TA Reached at Mesaba
Oct. 28, 2006—The Mesaba pilots’ Negotiating Committee reaches a tentative agreement with management after years of stalled negotiations and court proceedings. The Mesaba MEC endorses the tentative agreement with management and recommends that the pilot group ratifies it. The TA recaptures wage cuts, provides across-the-board increases after the contract’s amendable date to provide a disincentive to prolonged bargaining, adds substantial protection against further cuts while in bankruptcy, and establishes a substantial bankruptcy claim to repay pilots for losses incurred from contract changes. On November 27, the pilots’ votes are counted, and the TA is ratified.

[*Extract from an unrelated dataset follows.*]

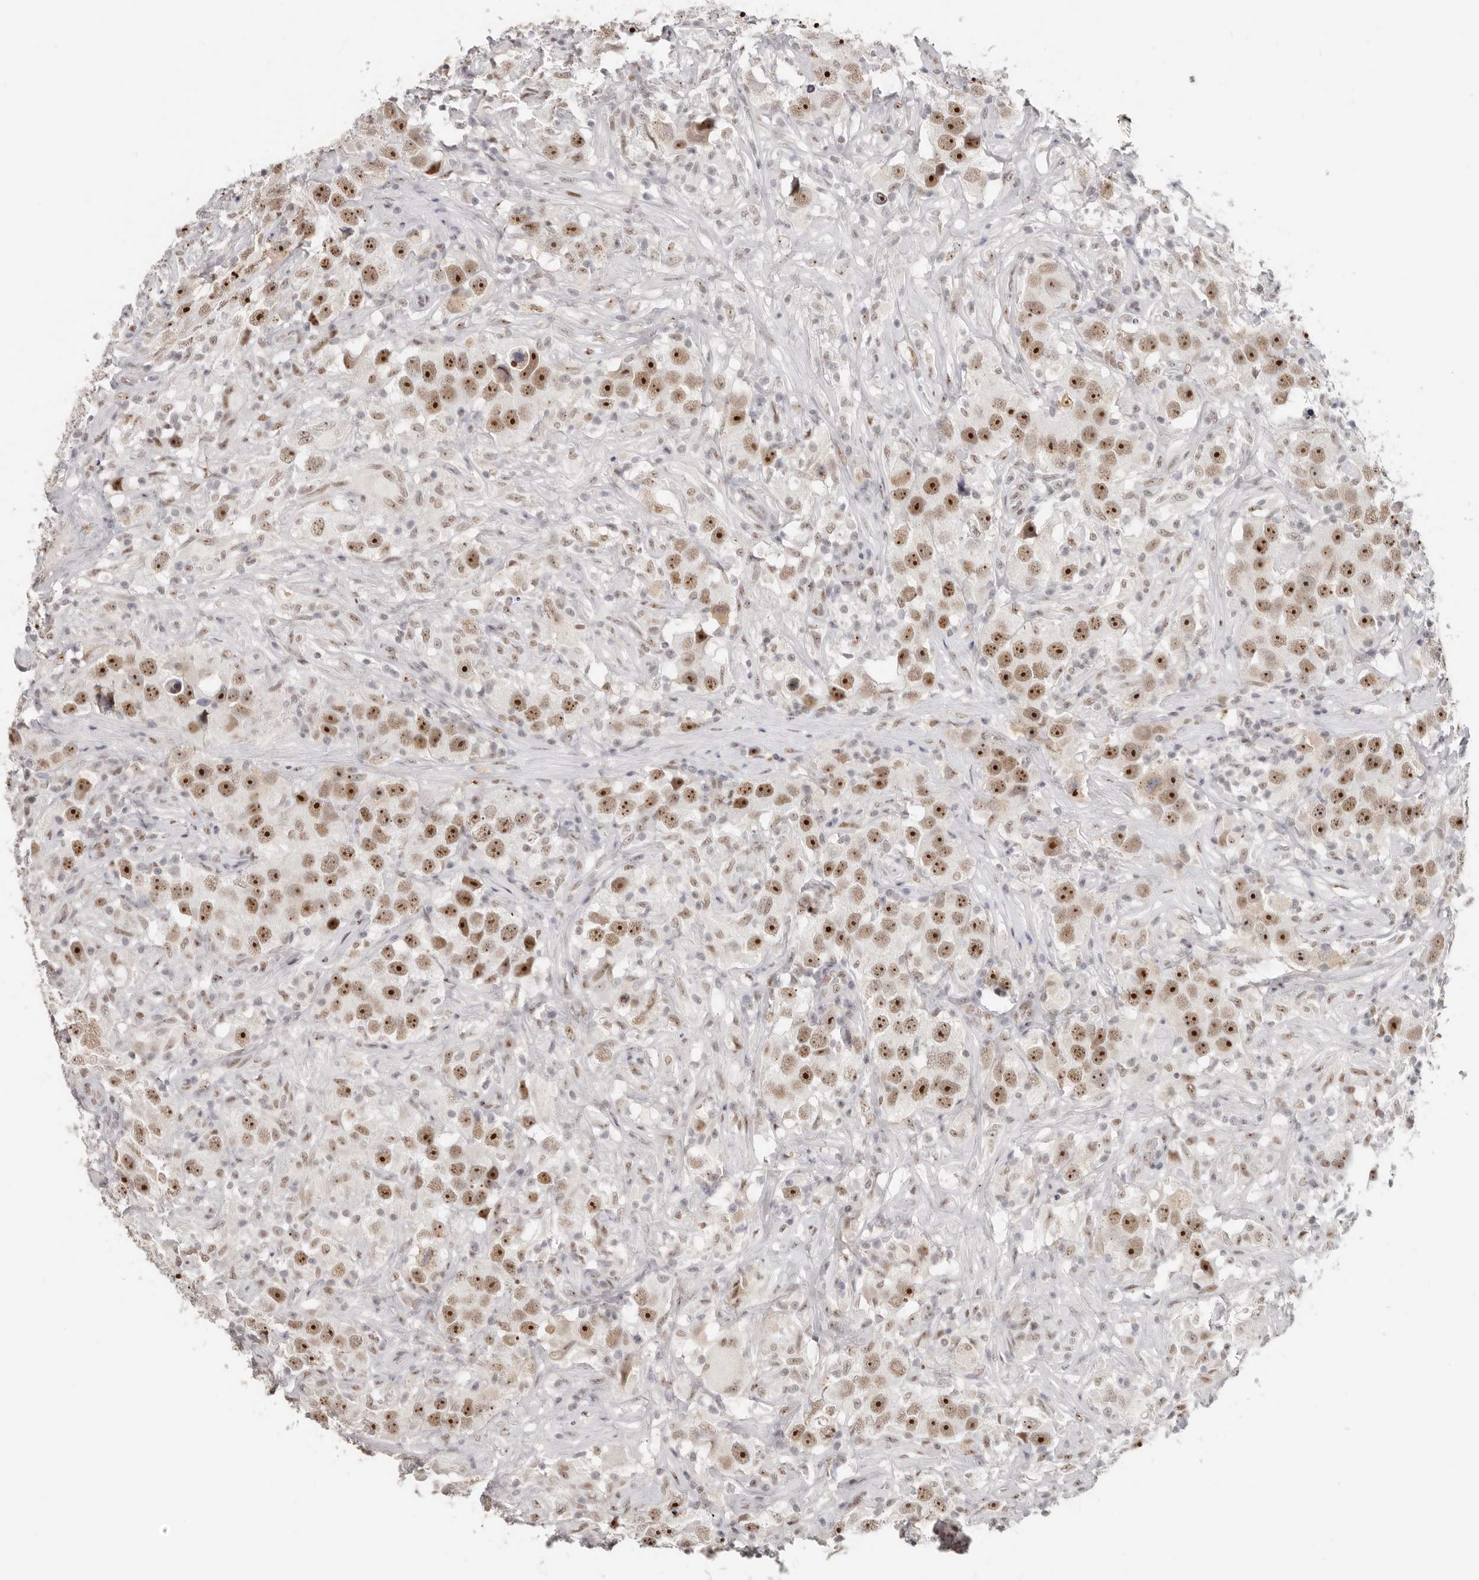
{"staining": {"intensity": "strong", "quantity": ">75%", "location": "nuclear"}, "tissue": "testis cancer", "cell_type": "Tumor cells", "image_type": "cancer", "snomed": [{"axis": "morphology", "description": "Seminoma, NOS"}, {"axis": "topography", "description": "Testis"}], "caption": "Testis seminoma stained with a protein marker exhibits strong staining in tumor cells.", "gene": "LARP7", "patient": {"sex": "male", "age": 49}}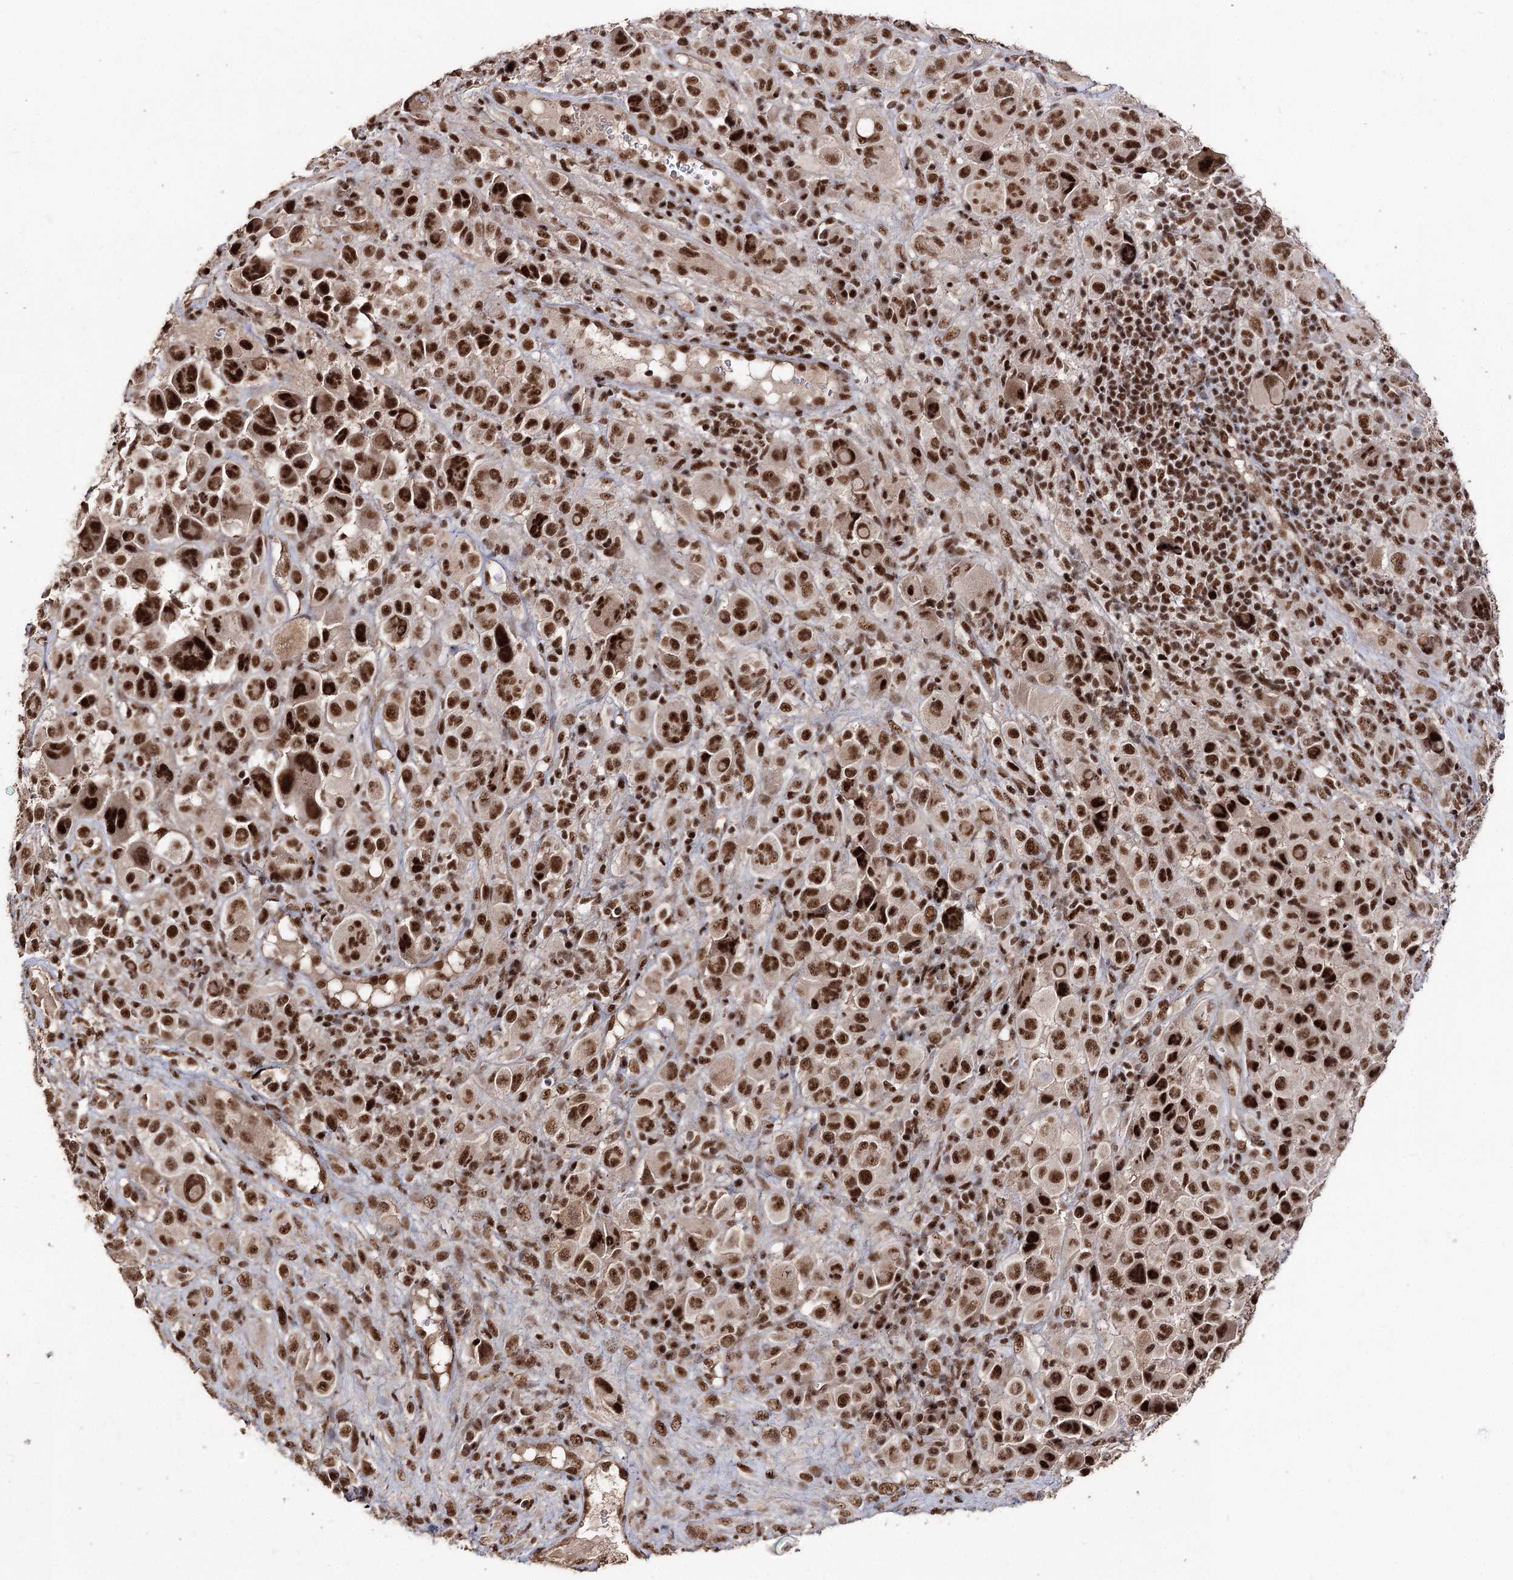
{"staining": {"intensity": "strong", "quantity": ">75%", "location": "nuclear"}, "tissue": "melanoma", "cell_type": "Tumor cells", "image_type": "cancer", "snomed": [{"axis": "morphology", "description": "Malignant melanoma, NOS"}, {"axis": "topography", "description": "Skin of trunk"}], "caption": "Strong nuclear protein positivity is appreciated in approximately >75% of tumor cells in melanoma.", "gene": "U2SURP", "patient": {"sex": "male", "age": 71}}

Contract Extension at ExpressJet
Nov. 28, 2006—ExpressJet pilots ratify a tentative agreement that extends the amendable date of their current collective bargaining agreement by 2 years—until Nov. 30, 2010. The agreement, which takes effective December 1, includes yearly pay increases during the extension period that are greater than those in the current contract and adds several key scheduling upgrades that improve pilots’ quality of life. In addition, a section addressing the airline’s new charter operations provides a significant increase in compensation for both captains and first officers, two vacation options depending on whether the pilot wants to maximize time off or pay, and work rule changes to address the unique challenges of charter operations. It also includes an implementation and reopening provision that allows the parties to adapt the charter provisions to changes in the operation and to reopen the entire charter section after a year of operation.

Workers’ Rights Rally
Dec. 8, 2006—ALPA pilots and staff join other unions in a rally near the U.S. Capitol to demand that the next Congress restore and honor the rights of airline pilots and other working Americans. Nearly 100 ALPA pilots and staff stand their ground, demanding that the new Congress pass pro-worker legislation, including the Employee Free Choice Act, which would enable employees to choose freely whether they can join a union, without the threat of intimidation. According to ALPA’s president-elect, Capt. John Prater, “This rally sends a strong message to the new Congress. They must respect the rights of all working Americans, including airline pilots. Now it’s our turn--airline managements and CEOs need to wait in line.”